Jamieson O'Reilly, the founder of an Australian firm called Dvuln that companies pay to find IT vulnerabilities, said Confluence is his first port of call after getting into a client's systems.

“We recently did a big engagement where we got into Confluence, and we spent about two weeks just studying the way the organisation worked through Confluence, and then we could launch further attacks,” he said.

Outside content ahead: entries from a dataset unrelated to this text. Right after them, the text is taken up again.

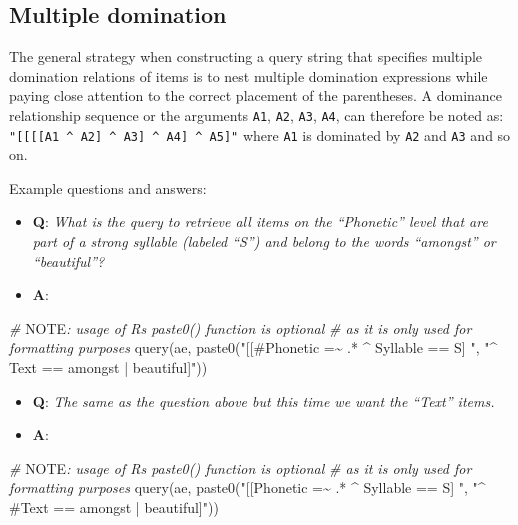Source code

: \documentclass[
]{book}
\newenvironment{Shaded}{\begin{snugshade}}{\end{snugshade}}
\newcommand{\AlertTok}[1]{\textcolor[rgb]{0.94,0.16,0.16}{#1}}
\newcommand{\CommentTok}[1]{\textcolor[rgb]{0.56,0.35,0.01}{\textit{#1}}}
\newcommand{\FunctionTok}[1]{\textcolor[rgb]{0.00,0.00,0.00}{#1}}
\newcommand{\NormalTok}[1]{#1}
\newcommand{\StringTok}[1]{\textcolor[rgb]{0.31,0.60,0.02}{#1}}
\providecommand{\tightlist}{%
  \setlength{\itemsep}{0pt}\setlength{\parskip}{0pt}}
\begin{document}
\hypertarget{multiple-domination}{%
\subsection{Multiple domination}\label{multiple-domination}}

The general strategy when constructing a query string that specifies multiple domination relations of items is to nest multiple domination expressions while paying close attention to the correct placement of the parentheses. A dominance relationship sequence or the arguments \texttt{A1}, \texttt{A2}, \texttt{A3}, \texttt{A4}, can therefore be noted as: \texttt{"{[}{[}{[}{[}A1\ \^{}\ A2{]}\ \^{}\ A3{]}\ \^{}\ A4{]}\ \^{}\ A5{]}"} where \texttt{A1} is dominated by \texttt{A2} and \texttt{A3} and so on.

Example questions and answers:

\begin{itemize}
\tightlist
\item
  \textbf{Q}: \emph{What is the query to retrieve all items on the ``Phonetic'' level that are part of a strong syllable (labeled ``S'') and belong to the words ``amongst'' or ``beautiful''?}
\item
  \textbf{A}:
\end{itemize}

\begin{Shaded}
\begin{Highlighting}[]
\CommentTok{\# }\AlertTok{NOTE}\CommentTok{: usage of R\textquotesingle{}s paste0() function is optional}
\CommentTok{\# as it is only used for formatting purposes}
\FunctionTok{query}\NormalTok{(ae, }\FunctionTok{paste0}\NormalTok{(}\StringTok{"[[\#Phonetic =\textasciitilde{} .* \^{} Syllable == S] "}\NormalTok{,}
                 \StringTok{"\^{} Text == amongst | beautiful]"}\NormalTok{))}
\end{Highlighting}
\end{Shaded}

\begin{itemize}
\tightlist
\item
  \textbf{Q}: \emph{The same as the question above but this time we want the ``Text'' items.}
\item
  \textbf{A}:
\end{itemize}

\begin{Shaded}
\begin{Highlighting}[]
\CommentTok{\# }\AlertTok{NOTE}\CommentTok{: usage of R\textquotesingle{}s paste0() function is optional}
\CommentTok{\# as it is only used for formatting purposes}
\FunctionTok{query}\NormalTok{(ae, }\FunctionTok{paste0}\NormalTok{(}\StringTok{"[[Phonetic =\textasciitilde{} .* \^{} Syllable == S] "}\NormalTok{,}
                 \StringTok{"\^{} \#Text == amongst | beautiful]"}\NormalTok{))}
\end{Highlighting}
\end{Shaded}
\end{document}
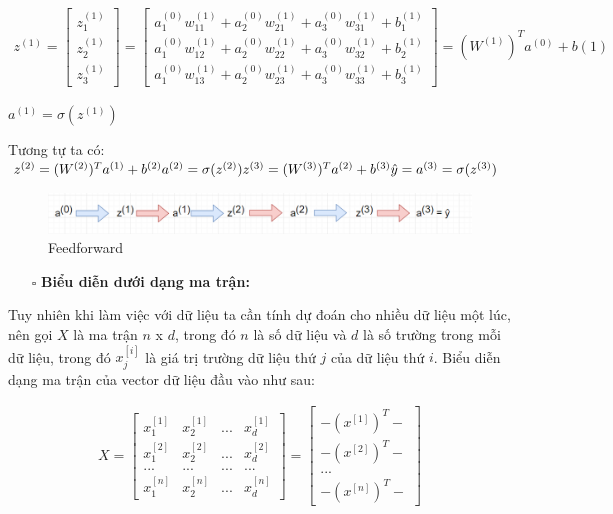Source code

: \begin{align}
z^{(1)} =  \begin{bmatrix}z_{1}^{(1)}\\z_{2}^{(1)}\\z_{3}^{(1)}\end{bmatrix} 
=  \begin{bmatrix}a_{1}^{(0)}w_{11}^{(1)}+a_{2}^{(0)}w_{21}^{(1)}+a_{3}^{(0)}w_{31}^{(1)}+b_{1}^{(1)}\\a_{1}^{(0)}w_{12}^{(1)}+a_{2}^{(0)}w_{22}^{(1)}+a_{3}^{(0)}w_{32}^{(1)}+b_{2}^{(1)}\\a_{1}^{(0)}w_{13}^{(1)}+a_{2}^{(0)}w_{23}^{(1)}+a_{3}^{(0)}w_{33}^{(1)}+b_{3}^{(1)}\end{bmatrix} 
= (W^{(1)})^{T}a^{(0)} + b(1)
\end{align}

$a^{(1)} =  \sigma (z^{(1)})$

Tương tự ta có:
$\newline z^{(2)} = (W^{(2)})^T  a^{(1)} + b^{(2)}\newline  a^{(2)} = \sigma(z^{(2)}) \newline z^{(3)} = (W^{(3)})^T  a^{(2)} + b^{(3)}\newline  \hat{y} = a^{(3)} = \sigma(z^{(3)})$

\FloatBarrier
\begin{figure}[htp]
\begin{center}
\includegraphics[scale=0.75]{chap2/c2_figs/ff.png}
\end{center}
\caption{Feedforward}
\label{fig:feed_forward}
\end{figure}
\FloatBarrier

\begin{itemize}
\item[$\square$] \textbf{Biểu diễn dưới dạng ma trận:}
\end{itemize}
Tuy nhiên khi làm việc với dữ liệu ta cần tính dự đoán cho nhiều dữ liệu một lúc, nên gọi $X$ là ma trận $n$ x $d$, trong đó $n$ là số dữ liệu và $d$ là số trường trong mỗi dữ liệu, trong đó $x_j^{[i]}$ là giá trị trường dữ liệu thứ $j$ của dữ liệu thứ $i$.
Biểu diễn dạng ma trận của vector dữ liệu đầu vào như sau:

\begin{align}
X = \begin{bmatrix}x_{1}^{[1]}&x_{2}^{[1]}&...&x_{d}^{[1]}\\x_{1}^{[2]}&x_{2}^{[2]}&...&x_{d}^{[2]}\\...&...&...&...\\x_{1}^{[n]}&x_{2}^{[n]}&...&x_{d}^{[n]}\end{bmatrix} =  \begin{bmatrix}-(x^{[1]})^{T}-\\-(x^{[2]})^{T}-\\...\\-(x^{[n]})^{T}-\end{bmatrix} 
\end{align}

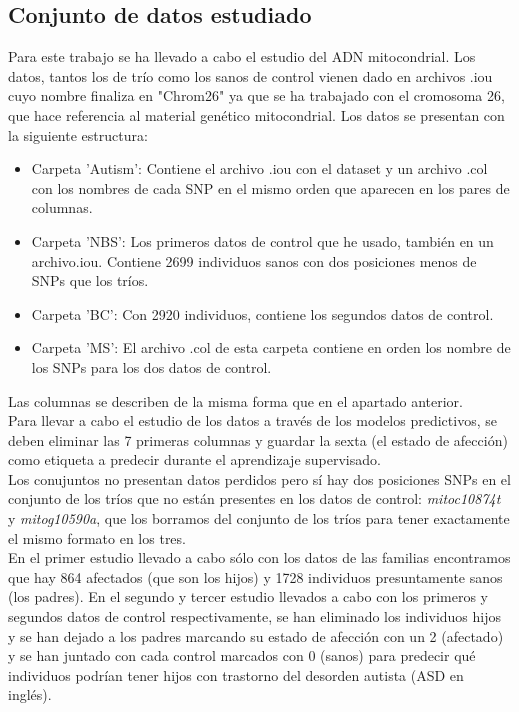 \subsection{Conjunto de datos estudiado}
Para este trabajo se ha llevado a cabo el estudio del ADN mitocondrial. Los datos, tantos los de trío como los sanos de control vienen dado en archivos .iou cuyo nombre finaliza en "Chrom26" ya que se ha trabajado con el cromosoma 26, que hace referencia al material genético mitocondrial. Los datos se presentan con la siguiente estructura:\\
\begin{itemize}
  \item Carpeta 'Autism': Contiene el archivo .iou con el dataset y un archivo .col con los nombres de cada SNP en el mismo orden que aparecen en los pares de columnas.
  \item Carpeta 'NBS': Los primeros datos de control que he usado, también en un archivo.iou. Contiene 2699 individuos sanos con dos posiciones menos de SNPs que los tríos.
  \item Carpeta 'BC': Con 2920 individuos, contiene los segundos datos de control.
  \item Carpeta 'MS': El archivo .col de esta carpeta contiene en orden los nombre de los SNPs para los dos datos de control.
\end{itemize}
Las columnas se describen de la misma forma que en el apartado anterior.\\
Para llevar a cabo el estudio de los datos a través de los modelos predictivos, se deben eliminar las 7 primeras columnas y guardar la sexta (el estado de afección) como etiqueta a predecir durante el aprendizaje supervisado.\\
Los conujuntos no presentan datos perdidos pero sí hay dos posiciones SNPs en el conjunto de los tríos que no están presentes en los datos de control: \textit{mitoc10874t} y \textit{mitog10590a}, que los borramos del conjunto de los tríos para tener exactamente el mismo formato en los tres.\\
En el primer estudio llevado a cabo sólo con los datos de las familias encontramos que hay 864 afectados (que son los hijos) y 1728 individuos presuntamente sanos (los padres). En el segundo y tercer estudio llevados a cabo con los primeros y segundos datos de control respectivamente, se han eliminado los individuos hijos y se han dejado a los padres marcando su estado de afección con un 2 (afectado) y se han juntado con cada control marcados con 0 (sanos) para predecir qué individuos podrían tener hijos con trastorno del desorden autista (ASD en inglés).
\endinput

%
%
%
%
%
%
%
%
%
%
%
%
%
%
%
%







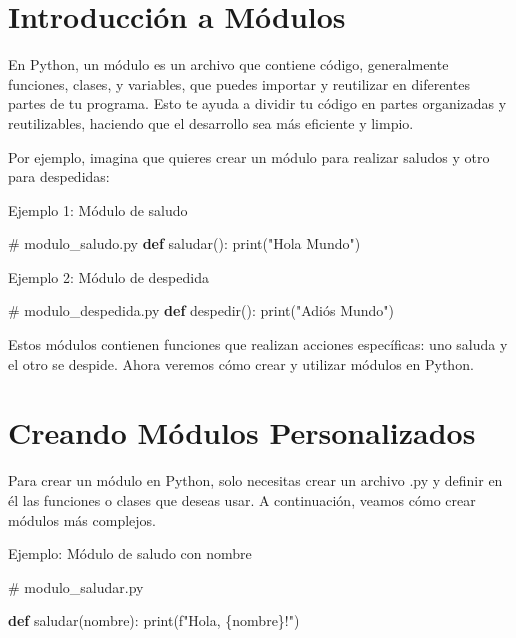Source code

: \documentclass[
  a4paper,
  DIV=11,
  numbers=noendperiod,
  onepage,
  openany]{scrreprt}
\newenvironment{Shaded}{\begin{snugshade}}{\end{snugshade}}
\newcommand{\BuiltInTok}[1]{\textcolor[rgb]{0.00,0.23,0.31}{#1}}
\newcommand{\CommentTok}[1]{\textcolor[rgb]{0.37,0.37,0.37}{#1}}
\newcommand{\KeywordTok}[1]{\textcolor[rgb]{0.00,0.23,0.31}{\textbf{#1}}}
\newcommand{\NormalTok}[1]{\textcolor[rgb]{0.00,0.23,0.31}{#1}}
\newcommand{\SpecialCharTok}[1]{\textcolor[rgb]{0.37,0.37,0.37}{#1}}
\newcommand{\SpecialStringTok}[1]{\textcolor[rgb]{0.13,0.47,0.30}{#1}}
\newcommand{\StringTok}[1]{\textcolor[rgb]{0.13,0.47,0.30}{#1}}
\begin{document}
\section{Introducción a Módulos}\label{introducciuxf3n-a-muxf3dulos}

En Python, un módulo es un archivo que contiene código, generalmente
funciones, clases, y variables, que puedes importar y reutilizar en
diferentes partes de tu programa. Esto te ayuda a dividir tu código en
partes organizadas y reutilizables, haciendo que el desarrollo sea más
eficiente y limpio.

Por ejemplo, imagina que quieres crear un módulo para realizar saludos y
otro para despedidas:

Ejemplo 1: Módulo de saludo

\begin{Shaded}
\begin{Highlighting}[]
\CommentTok{\# modulo\_saludo.py}
\KeywordTok{def}\NormalTok{ saludar():}
    \BuiltInTok{print}\NormalTok{(}\StringTok{"Hola Mundo"}\NormalTok{)}
\end{Highlighting}
\end{Shaded}

Ejemplo 2: Módulo de despedida

\begin{Shaded}
\begin{Highlighting}[]
\CommentTok{\# modulo\_despedida.py}
\KeywordTok{def}\NormalTok{ despedir():}
    \BuiltInTok{print}\NormalTok{(}\StringTok{"Adiós Mundo"}\NormalTok{)}
\end{Highlighting}
\end{Shaded}

Estos módulos contienen funciones que realizan acciones específicas: uno
saluda y el otro se despide. Ahora veremos cómo crear y utilizar módulos
en Python.

\section{Creando Módulos
Personalizados}\label{creando-muxf3dulos-personalizados}

Para crear un módulo en Python, solo necesitas crear un archivo .py y
definir en él las funciones o clases que deseas usar. A continuación,
veamos cómo crear módulos más complejos.

Ejemplo: Módulo de saludo con nombre

\begin{Shaded}
\begin{Highlighting}[]
\CommentTok{\# modulo\_saludar.py}

\KeywordTok{def}\NormalTok{ saludar(nombre):}
    \BuiltInTok{print}\NormalTok{(}\SpecialStringTok{f"Hola, }\SpecialCharTok{\{}\NormalTok{nombre}\SpecialCharTok{\}}\SpecialStringTok{!"}\NormalTok{)}
\end{Highlighting}
\end{Shaded}
\end{document}
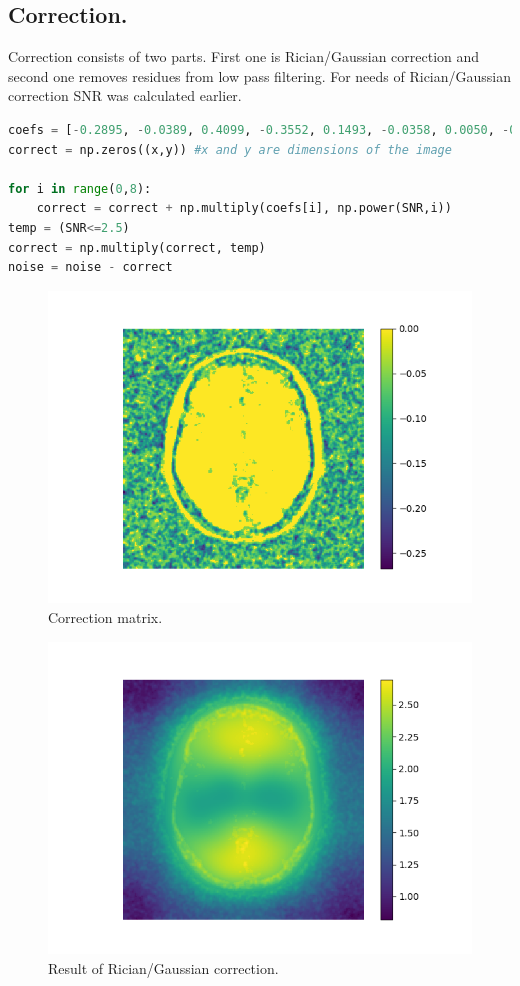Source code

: \subsection*{Correction.}
Correction consists of two parts. First one is Rician/Gaussian correction and second one removes residues from low pass filtering. For needs of Rician/Gaussian correction SNR was calculated earlier.
\begin{lstlisting}[language=Python, caption = Rician/Gaussian correction.]
coefs = [-0.2895, -0.0389, 0.4099, -0.3552, 0.1493, -0.0358, 0.0050, -0.00037476, 0.000011802]
correct = np.zeros((x,y)) #x and y are dimensions of the image

for i in range(0,8):
    correct = correct + np.multiply(coefs[i], np.power(SNR,i))
temp = (SNR<=2.5)
correct = np.multiply(correct, temp)
noise = noise - correct
\end{lstlisting}
\begin{figure}[H]
	\centering{}
		\includegraphics[scale=0.7]{figures/module03/70_korekcja}
	\caption{Correction matrix.} 
\end{figure}
\begin{figure}[H]
	\centering{}
		\includegraphics[scale=0.7]{figures/module03/70_I_korekcja}
	\caption{Result of Rician/Gaussian correction.} 
\end{figure}
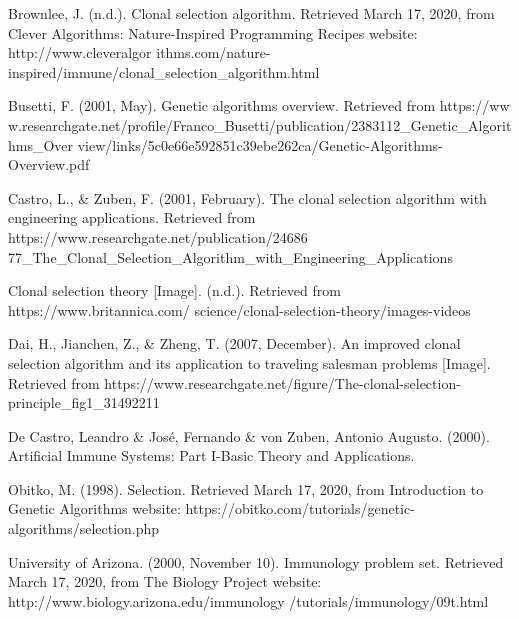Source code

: \documentclass[]{interact}
\theoremstyle{plain} %
\theoremstyle{definition}
\theoremstyle{remark}
\begin{document}
\begin{thebibliography}{99}

Brownlee, J. (n.d.). Clonal selection algorithm. Retrieved March 17, 2020, from Clever Algorithms: Nature-Inspired Programming Recipes website: http://www.cleveralgor ithms.com/nature-inspired/immune/clonal\_selection\_algorithm.html 

Busetti, F. (2001, May). Genetic algorithms overview. Retrieved from https://ww w.researchgate.net/profile/Franco\_Busetti/publication/2383112\_Genetic\_Algorithms\_Over view/links/5c0e66e592851c39ebe262ca/Genetic-Algorithms-Overview.pdf

Castro, L., \& Zuben, F. (2001, February). The clonal selection algorithm with engineering applications. Retrieved from https://www.researchgate.net/publication/24686 77\_The\_Clonal\_Selection\_Algorithm\_with\_Engineering\_Applications 

Clonal selection theory [Image]. (n.d.). Retrieved from https://www.britannica.com/ science/clonal-selection-theory/images-videos

Dai, H., Jianchen, Z., \& Zheng, T. (2007, December). An improved clonal selection algorithm and its application to traveling salesman problems [Image]. Retrieved from https://www.researchgate.net/figure/The-clonal-selection-principle\_fig1\_31492211 

De Castro, Leandro \& José, Fernando \& von Zuben, Antonio Augusto. (2000). Artificial Immune Systems: Part I-Basic Theory and Applications. 

Obitko, M. (1998). Selection. Retrieved March 17, 2020, from Introduction to Genetic Algorithms website: https://obitko.com/tutorials/genetic-algorithms/selection.php

University of Arizona. (2000, November 10). Immunology problem set. Retrieved March 17, 2020, from The Biology Project website: http://www.biology.arizona.edu/immunology /tutorials/immunology/09t.html 

\end{thebibliography}
\end{document}

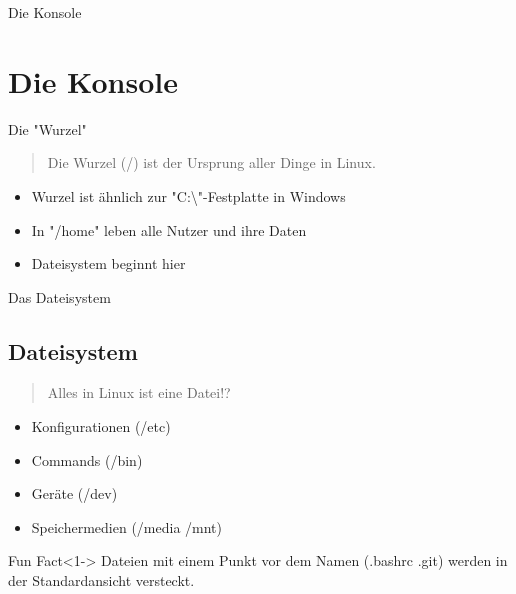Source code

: 
\begin{frame}{Die Konsole}
    \section{Die Konsole}\label{sec:die-konsole}
\end{frame}

\begin{frame}{Die "Wurzel"}

    \begin{quote}
        Die Wurzel (/) ist der Ursprung aller Dinge in Linux.
    \end{quote}
    \pause

    \begin{itemize}
        \item Wurzel ist ähnlich zur "C:\textbackslash"-Festplatte in Windows\pause
        \item In "/home" leben alle Nutzer und ihre Daten\pause
        \item Dateisystem beginnt hier
    \end{itemize}

\end{frame}

\begin{frame}{Das Dateisystem}
    \subsection{Dateisystem}\label{subsec:dateisystem}

    \begin{quote}
        Alles in Linux ist eine Datei!?
    \end{quote}


    \begin{itemize}
        \item<2-> Konfigurationen (/etc)
        \item<3-> Commands (/bin)
        \item<4-> Geräte (/dev)
        \item<5-> Speichermedien (/media /mnt)
    \end{itemize}

    \vspace{0.5cm}
    \begin{exampleblock}{Fun Fact}<1->
        Dateien mit einem Punkt vor dem Namen (.bashrc .git) werden in der Standardansicht versteckt.
    \end{exampleblock}
\end{frame}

The second system referenced by the hackers is RedShift, which is a data warehouse tool from the internet giant Amazon Web Services. It is where a company could store customer data of the kind the hackers now appear to have acquired.

A source familiar with the situation, but not authorised to speak publicly, said Amazon was aiding Medibank’s investigation. There’s no suggestion Amazon or Atlassian’s security systems were breached or that there are risks for either company’s tools.

Despite the apparent severity of the breach, Medibank spent last week emphasising that it had not found evidence of any customer information being stolen. As recently as Monday this week, Koczkar was using language that made the breach look minor.

“We have no evidence that there was any access to customer data, but that really is subject to our continuing forensic analysis,” Koczkar said as analysts peppered him with questions about what the hackers had seen.

“We can say definitively that there is no evidence that customer data has been removed from our systems,” he said at another point.

Koczkar defended Medibank's communications on Thursday, after the severity of the breach became clear.

"Our investigation has been ongoing and as these incidents are, they continue to evolve," he said. "From the start, I committed to share updates, right when they came to light. And previous statements had been very clear that they were point in time updates."

Home Affairs Minister Clare O’Neil, who lambasted Optus’ miscommunications, has reserved her ire for the hackers in this case. She has not said a harsh word against Medibank and declined to say whether she classified the attack on the insurer as “sophisticated” – which has become a loaded word since the Optus hack – or not.

O'Reilly says assessing the severity of the hack will depend on how Medibank secured the stolen credentials or limited their use. If they were all that was required to access its systems, then the hack was more basic than the Optus breach, he said.

"Even a 16-year-old can go and get an account on [a stolen credentials site], search for an infected computer that has Medibank credentials saved on it, and then download or purchase those credentials for like 10 bucks and then login through the front door."